Efprepia Atherinou-Amyotrophic Lateral Sclerosis (ALS)-(Greek)

Patient Name: Efprepia Atherinou
Gender: Female
Age: 80 years old
Nationality: Greek
Diagnosis: Amyotrophic Lateral Sclerosis (ALS)

Condition upon Admission:
The patient was admitted primarily due to "progressive limb weakness with muscle atrophy for 2.5 years, worsening in the last 6 months," diagnosed with "amyotrophic lateral sclerosis." The main symptoms include progressive weakness in the limbs accompanied by muscle atrophy, and she is unable to stand or walk independently. Currently, she is taking Riluzole 50 mg, bid.

Physical Examination upon Admission:
The patient's heart rate was 90 beats per minute, respiratory rate was 22 breaths per minute, and blood oxygen saturation was 94%. There was muscle atrophy in all four limbs, more pronounced on the left side, with no obvious fasciculations observed. There was no cyanosis of the lips, and the oropharynx showed no congestion. Respiratory activity was diminished, with no significant dry or wet rales heard. Heart sounds were weak, and there was an irregular rhythm, with ventricular and atrial premature beats audible. There was no edema in the lower extremities.

Neurological Examination:
The patient was alert and in good spirits. Her speech and articulation were normal. Memory and calculation abilities were both intact. The nasolabial folds were symmetrical on both sides. Tongue movement was good, with slight muscle atrophy noted, and the tongue was agile. Chewing ability was adequate. Bilateral soft palate elevation was satisfactory, and the uvula was midline. She had good strength in neck rotation and shoulder shrugging. Strength in the left upper limb was grade 3-, and the right upper limb grade 3; grip strength in the left hand was grade 1+, with only the middle finger able to perform opposition; grip strength in the right hand was grade 3-. Lower limb strength was grade 3- bilaterally, with the left side slightly weaker than the right. Muscle tone in the limbs was generally normal. In the supine position, the left hand could be lifted to the forehead, and the left upper arm could be raised off the bed but cannot resist against pressure. The left wrist could perform flexion and extension movements but could not resist. Only the middle finger of the left hand could perform opposition, while the other fingers were almost unable to flex. The right upper arm could be lifted off the bed and could resist against some pressure; however, grip strength and wrist strength were weak, able to resist only light resistance. There was reduced strength in both lower limbs, with the patient able to raise both legs off the bed approximately 35 cm while bent, but the left leg was slightly lower and could only be maintained for about 3 seconds. The left ankle showed minimal movement, while the right ankle could perform flexion and extension but with weak resistance. The patient could stand independently for less than 3 seconds and could walk slowly over a short distance (approximately 10 meters) with assistance. Deep and superficial sensations were normal. Tendon reflexes were present in all limbs; bilateral Hoffmann's sign was positive, and bilateral Babinski's sign was negative.
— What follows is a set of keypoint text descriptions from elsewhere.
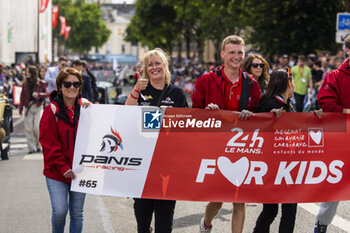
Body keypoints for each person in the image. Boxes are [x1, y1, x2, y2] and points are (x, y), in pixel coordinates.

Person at [191, 35, 261, 233]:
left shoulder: (251, 84)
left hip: (242, 148)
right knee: (218, 200)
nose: (236, 57)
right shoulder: (206, 80)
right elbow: (193, 113)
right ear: (222, 54)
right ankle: (206, 224)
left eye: (240, 52)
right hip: (215, 148)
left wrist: (253, 114)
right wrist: (206, 111)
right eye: (232, 52)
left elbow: (260, 116)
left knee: (240, 200)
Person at [125, 48, 188, 233]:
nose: (154, 67)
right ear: (145, 69)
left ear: (165, 66)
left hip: (167, 165)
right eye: (150, 64)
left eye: (158, 63)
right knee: (143, 223)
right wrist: (137, 88)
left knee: (164, 223)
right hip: (142, 165)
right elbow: (125, 114)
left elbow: (185, 125)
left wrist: (169, 117)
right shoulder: (141, 90)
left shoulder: (176, 93)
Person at [39, 67, 90, 233]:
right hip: (56, 172)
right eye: (67, 83)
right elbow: (48, 144)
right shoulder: (50, 110)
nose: (72, 87)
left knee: (77, 214)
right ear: (60, 86)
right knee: (60, 212)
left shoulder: (86, 110)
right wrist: (63, 167)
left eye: (76, 84)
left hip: (80, 172)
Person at [252, 68, 297, 233]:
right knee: (271, 210)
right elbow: (256, 132)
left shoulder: (289, 105)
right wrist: (269, 119)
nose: (295, 86)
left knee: (290, 209)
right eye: (293, 82)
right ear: (288, 84)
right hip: (271, 167)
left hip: (288, 167)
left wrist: (315, 117)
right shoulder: (268, 104)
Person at [314, 35, 350, 233]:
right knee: (335, 185)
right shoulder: (335, 75)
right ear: (348, 50)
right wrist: (347, 112)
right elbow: (326, 102)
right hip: (342, 139)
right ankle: (322, 223)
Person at [19, 65, 49, 153]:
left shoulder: (41, 82)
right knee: (29, 129)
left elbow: (47, 94)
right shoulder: (25, 83)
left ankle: (38, 145)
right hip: (28, 107)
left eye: (28, 72)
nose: (26, 73)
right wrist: (20, 108)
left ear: (32, 73)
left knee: (37, 127)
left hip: (38, 107)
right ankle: (32, 148)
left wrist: (38, 95)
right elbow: (22, 96)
There were no signs of meningeal irritation.

Treatment Process:
The patient was admitted with a confirmed diagnosis of "amyotrophic lateral sclerosis." During her hospitalization, she received neural stem cell therapy to repair motor neuron damage, and mesenchymal stem cells were used to provide neurotrophic, endocrine, and immune support. Additionally, she was treated with edaravone, riluzole, neurotrophic factors, reduced glutathione, and other medications as part of CAST therapy, along with comprehensive rehabilitation treatment.

Post-Treatment Results:
The patient's motor function has significantly improved, with an overall increase of approximately 30%. Her respiratory function has enhanced, and blood oxygen saturation can often be maintained at 96%. Cardiac function has stabilized compared to before, with a noticeable reduction in arrhythmias (premature atrial and ventricular contractions). There has been improvement in muscle strength in all four limbs: the strength in the left upper limb is grade 4, with the left arm able to lift above the head and resist some degree of pressure; strength in the left wrist for both extension and flexion has increased, with slight resistance possible. The strength in the right upper limb is also grade 4, able to resist greater pressure and with improved load-bearing capacity. Grip strength in the left hand is grade 3, allowing her to grasp another person's hand and resist some pressure, while grip strength in the right hand is grade 4. Both lower limbs show strength grade 4-, and she can stand independently, walking approximately 50 meters with the aid of a walker. In the supine position, she can raise both legs off the bed about 50 cm while bent and maintain this position for about 8 seconds. Her energy levels, physical fitness, and exercise endurance have also improved.